Oh Glo, always finding a spot to pick at ;-)

Amy, I'm proud of you for responding to all this in such a calm, unruffled manner.

For me, it makes me sad when people question their faith, or lose sight of what the Atonement means, and what it can do for us. I hope everyone who asked questions on that blog received answers to comfort them.

Alesha said...

Oh dang I always write when I am angry! haha Good points! I think you are right on!

Saimi said...

Whoa Amy, slow down there sister...First don't ever feel like you need to explain yourself on your blog. Remember it's your blog and you can post anything you want.

You are one of my favorite reads and I have enjoyed all your post for better or for worse in sickness and in health..

You're amazing and a great example to me!

What I Did Today said...

Most beautiful follow up post I've ever read. Thank you for being an example and teaching me.

Momza said...

What Saimi said. it's your blog, you can say whatever you're feeling.
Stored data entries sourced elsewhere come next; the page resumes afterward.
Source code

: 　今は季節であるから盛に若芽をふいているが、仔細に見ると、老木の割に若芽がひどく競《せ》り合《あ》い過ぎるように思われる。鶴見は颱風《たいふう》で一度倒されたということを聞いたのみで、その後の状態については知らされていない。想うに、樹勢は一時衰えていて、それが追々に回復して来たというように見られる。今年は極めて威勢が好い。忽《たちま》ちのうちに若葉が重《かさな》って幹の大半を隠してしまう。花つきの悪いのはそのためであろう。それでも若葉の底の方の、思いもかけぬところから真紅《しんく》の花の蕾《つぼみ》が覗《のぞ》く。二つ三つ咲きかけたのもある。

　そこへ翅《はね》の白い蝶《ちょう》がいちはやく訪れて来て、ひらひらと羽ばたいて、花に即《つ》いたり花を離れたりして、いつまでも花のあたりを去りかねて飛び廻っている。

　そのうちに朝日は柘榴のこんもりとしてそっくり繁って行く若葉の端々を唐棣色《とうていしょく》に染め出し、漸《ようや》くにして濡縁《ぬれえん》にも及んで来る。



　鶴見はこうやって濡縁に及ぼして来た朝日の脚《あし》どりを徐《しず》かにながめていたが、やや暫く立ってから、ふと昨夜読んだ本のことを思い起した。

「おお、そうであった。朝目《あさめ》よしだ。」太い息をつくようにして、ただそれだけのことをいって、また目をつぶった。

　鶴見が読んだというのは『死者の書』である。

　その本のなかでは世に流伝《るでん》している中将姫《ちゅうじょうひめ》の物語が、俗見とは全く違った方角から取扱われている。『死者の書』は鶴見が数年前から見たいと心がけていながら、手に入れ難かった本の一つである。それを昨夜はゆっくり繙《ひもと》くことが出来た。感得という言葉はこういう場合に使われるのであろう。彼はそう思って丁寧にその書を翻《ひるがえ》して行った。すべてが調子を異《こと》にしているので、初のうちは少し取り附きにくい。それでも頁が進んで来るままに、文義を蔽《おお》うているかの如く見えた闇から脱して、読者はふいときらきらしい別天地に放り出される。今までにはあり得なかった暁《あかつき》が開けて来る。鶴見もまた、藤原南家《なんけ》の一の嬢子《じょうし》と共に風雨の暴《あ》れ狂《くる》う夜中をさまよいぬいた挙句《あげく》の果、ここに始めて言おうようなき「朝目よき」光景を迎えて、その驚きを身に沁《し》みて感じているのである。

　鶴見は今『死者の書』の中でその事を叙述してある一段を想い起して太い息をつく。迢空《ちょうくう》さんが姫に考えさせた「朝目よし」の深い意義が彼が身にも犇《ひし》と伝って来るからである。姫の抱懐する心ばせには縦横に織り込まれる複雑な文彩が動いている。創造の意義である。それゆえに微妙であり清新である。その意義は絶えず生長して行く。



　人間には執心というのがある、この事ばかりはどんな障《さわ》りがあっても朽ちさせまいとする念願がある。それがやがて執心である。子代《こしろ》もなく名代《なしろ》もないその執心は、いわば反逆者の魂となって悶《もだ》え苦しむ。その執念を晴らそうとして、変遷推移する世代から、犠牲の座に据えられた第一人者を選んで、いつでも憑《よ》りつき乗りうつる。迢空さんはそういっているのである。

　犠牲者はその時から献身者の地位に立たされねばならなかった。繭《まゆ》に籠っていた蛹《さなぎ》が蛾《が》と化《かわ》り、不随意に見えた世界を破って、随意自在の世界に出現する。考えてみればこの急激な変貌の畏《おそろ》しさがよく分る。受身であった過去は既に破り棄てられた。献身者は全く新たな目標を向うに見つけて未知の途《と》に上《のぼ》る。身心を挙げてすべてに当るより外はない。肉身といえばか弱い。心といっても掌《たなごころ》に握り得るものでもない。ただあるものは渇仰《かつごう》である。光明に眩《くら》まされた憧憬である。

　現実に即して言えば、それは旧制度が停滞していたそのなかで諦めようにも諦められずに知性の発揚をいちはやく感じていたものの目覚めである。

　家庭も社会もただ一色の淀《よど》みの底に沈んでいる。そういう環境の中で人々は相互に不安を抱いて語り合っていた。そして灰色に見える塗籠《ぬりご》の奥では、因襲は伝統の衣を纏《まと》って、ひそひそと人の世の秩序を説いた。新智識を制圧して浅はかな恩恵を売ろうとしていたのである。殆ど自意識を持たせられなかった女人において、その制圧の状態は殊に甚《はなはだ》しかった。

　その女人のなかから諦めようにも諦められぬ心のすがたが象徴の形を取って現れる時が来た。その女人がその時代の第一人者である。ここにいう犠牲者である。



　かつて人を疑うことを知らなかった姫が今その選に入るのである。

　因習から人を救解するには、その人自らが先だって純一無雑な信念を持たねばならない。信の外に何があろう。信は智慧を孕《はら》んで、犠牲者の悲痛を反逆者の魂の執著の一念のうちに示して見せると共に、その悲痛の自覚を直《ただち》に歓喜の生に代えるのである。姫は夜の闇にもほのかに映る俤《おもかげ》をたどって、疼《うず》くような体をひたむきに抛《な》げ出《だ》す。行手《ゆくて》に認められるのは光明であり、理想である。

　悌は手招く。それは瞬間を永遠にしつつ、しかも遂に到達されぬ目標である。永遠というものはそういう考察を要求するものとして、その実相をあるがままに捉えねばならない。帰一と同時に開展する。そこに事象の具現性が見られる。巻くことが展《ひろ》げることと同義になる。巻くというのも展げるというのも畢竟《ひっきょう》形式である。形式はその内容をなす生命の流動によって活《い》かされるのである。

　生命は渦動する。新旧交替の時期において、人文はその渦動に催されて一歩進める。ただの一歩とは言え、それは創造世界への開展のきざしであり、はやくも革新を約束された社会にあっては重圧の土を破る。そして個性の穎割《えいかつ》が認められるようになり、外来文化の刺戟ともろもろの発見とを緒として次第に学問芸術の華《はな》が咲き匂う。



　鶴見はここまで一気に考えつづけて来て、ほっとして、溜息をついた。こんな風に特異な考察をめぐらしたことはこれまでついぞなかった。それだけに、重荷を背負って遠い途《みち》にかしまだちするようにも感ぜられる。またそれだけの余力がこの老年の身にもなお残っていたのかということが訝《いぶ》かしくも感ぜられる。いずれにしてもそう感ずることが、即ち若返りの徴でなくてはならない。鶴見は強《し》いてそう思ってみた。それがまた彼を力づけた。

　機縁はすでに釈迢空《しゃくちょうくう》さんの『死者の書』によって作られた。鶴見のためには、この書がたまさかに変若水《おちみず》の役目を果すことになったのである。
That's what makes it YOUR BLOG! N' I'm right there with ya!

Deseret Slueth said...

Amy, Let me just start by saying that it takes a special kind of person to admit when they have made a mistake. and I don't mean that vent in and of itself is wrong. and I have gain respect for you. with this post you have been a great witness for your faith by your willingness to admit that some of the things you said may have been hurtful. Really I think it was some of the commenters who really were out of line with what they said.

I would never argue against the belief in an afterlife. because I too believe in an afterlife, what that looks like is vastly different from what your faith teaches but I agree that your daughter is with Christ. (did you assume that I was an Atheist because I used logic? you know what they say when you assume)

I won't advance my argument because the actual premises have be brushed aside. my point was not about why something may or may not make you happy but rather if happiness is a basis for truth. Which if it was I would have left my faith long ago, because more often then not being a Christian has caused me some considerable pain. But enough on that. I really had just planed to comment that i thought it was very big of you to post this follow-up and I hope some of your readers may take a lesson form you.